[Opening Supplied material section]

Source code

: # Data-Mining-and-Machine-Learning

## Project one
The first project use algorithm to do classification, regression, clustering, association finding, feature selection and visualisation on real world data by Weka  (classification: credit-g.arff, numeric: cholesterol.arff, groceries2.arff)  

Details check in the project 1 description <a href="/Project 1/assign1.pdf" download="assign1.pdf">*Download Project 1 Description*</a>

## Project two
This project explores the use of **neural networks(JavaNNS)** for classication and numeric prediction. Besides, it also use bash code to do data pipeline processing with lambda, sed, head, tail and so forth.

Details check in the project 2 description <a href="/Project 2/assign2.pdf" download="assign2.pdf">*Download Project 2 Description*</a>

[Closing Supplied material section]

# About this exercise
Print the data above again, reproducing every line without any alteration.

# Response area
Source code

: # Data-Mining-and-Machine-Learning

## Project one
The first project use algorithm to do classification, regression, clustering, association finding, feature selection and visualisation on real world data by Weka  (classification: credit-g.arff, numeric: cholesterol.arff, groceries2.arff)  

Details check in the project 1 description <a href="/Project 1/assign1.pdf" download="assign1.pdf">*Download Project 1 Description*</a>

## Project two
This project explores the use of **neural networks(JavaNNS)** for classication and numeric prediction. Besides, it also use bash code to do data pipeline processing with lambda, sed, head, tail and so forth.

Details check in the project 2 description <a href="/Project 2/assign2.pdf" download="assign2.pdf">*Download Project 2 Description*</a>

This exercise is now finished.